WHAT YOU NEED TO DO:
Report every line of the records that contains the word "ankle".

Stored data entries
*** Block opens ***
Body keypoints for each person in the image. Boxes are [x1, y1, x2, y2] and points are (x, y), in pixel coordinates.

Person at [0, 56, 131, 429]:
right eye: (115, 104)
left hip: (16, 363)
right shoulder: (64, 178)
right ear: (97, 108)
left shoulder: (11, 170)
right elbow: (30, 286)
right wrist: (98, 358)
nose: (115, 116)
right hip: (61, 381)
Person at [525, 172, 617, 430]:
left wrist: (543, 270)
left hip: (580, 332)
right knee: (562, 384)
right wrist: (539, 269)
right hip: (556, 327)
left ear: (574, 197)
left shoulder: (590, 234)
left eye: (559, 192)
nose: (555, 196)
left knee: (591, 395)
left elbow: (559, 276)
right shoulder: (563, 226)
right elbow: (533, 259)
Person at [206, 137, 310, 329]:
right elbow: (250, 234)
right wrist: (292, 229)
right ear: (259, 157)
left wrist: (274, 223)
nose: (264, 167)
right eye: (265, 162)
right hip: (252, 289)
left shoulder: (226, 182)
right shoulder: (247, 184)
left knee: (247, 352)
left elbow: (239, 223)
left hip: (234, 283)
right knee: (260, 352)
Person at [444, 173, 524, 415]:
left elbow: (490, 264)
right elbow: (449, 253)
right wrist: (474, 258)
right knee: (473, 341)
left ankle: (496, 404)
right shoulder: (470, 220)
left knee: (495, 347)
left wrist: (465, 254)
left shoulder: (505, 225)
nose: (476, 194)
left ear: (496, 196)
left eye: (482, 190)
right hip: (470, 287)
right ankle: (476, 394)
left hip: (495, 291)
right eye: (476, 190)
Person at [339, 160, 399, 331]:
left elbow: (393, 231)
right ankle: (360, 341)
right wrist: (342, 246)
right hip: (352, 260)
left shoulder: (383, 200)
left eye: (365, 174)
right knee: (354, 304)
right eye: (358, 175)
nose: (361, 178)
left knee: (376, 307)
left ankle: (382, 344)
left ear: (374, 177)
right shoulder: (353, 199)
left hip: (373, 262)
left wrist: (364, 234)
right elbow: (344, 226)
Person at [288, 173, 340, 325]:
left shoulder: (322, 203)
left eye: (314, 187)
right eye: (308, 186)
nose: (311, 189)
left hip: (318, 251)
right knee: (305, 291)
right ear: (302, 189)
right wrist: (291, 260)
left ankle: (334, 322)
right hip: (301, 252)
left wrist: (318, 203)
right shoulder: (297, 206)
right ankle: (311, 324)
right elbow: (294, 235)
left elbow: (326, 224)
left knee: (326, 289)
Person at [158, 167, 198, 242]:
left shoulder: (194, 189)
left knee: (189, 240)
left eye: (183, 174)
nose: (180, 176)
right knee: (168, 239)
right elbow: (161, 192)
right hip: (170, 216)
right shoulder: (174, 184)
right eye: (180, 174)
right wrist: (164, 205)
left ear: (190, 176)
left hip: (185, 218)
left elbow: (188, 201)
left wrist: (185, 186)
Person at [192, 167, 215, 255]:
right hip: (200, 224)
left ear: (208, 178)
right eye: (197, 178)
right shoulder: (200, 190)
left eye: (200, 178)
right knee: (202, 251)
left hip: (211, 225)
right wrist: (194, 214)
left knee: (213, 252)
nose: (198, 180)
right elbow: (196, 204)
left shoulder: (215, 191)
*** Block closes ***
OUTPUT OF THE EXERCISE:
left ankle: (496, 404)
right ankle: (476, 394)
right ankle: (360, 341)
left ankle: (382, 344)
left ankle: (334, 322)
right ankle: (311, 324)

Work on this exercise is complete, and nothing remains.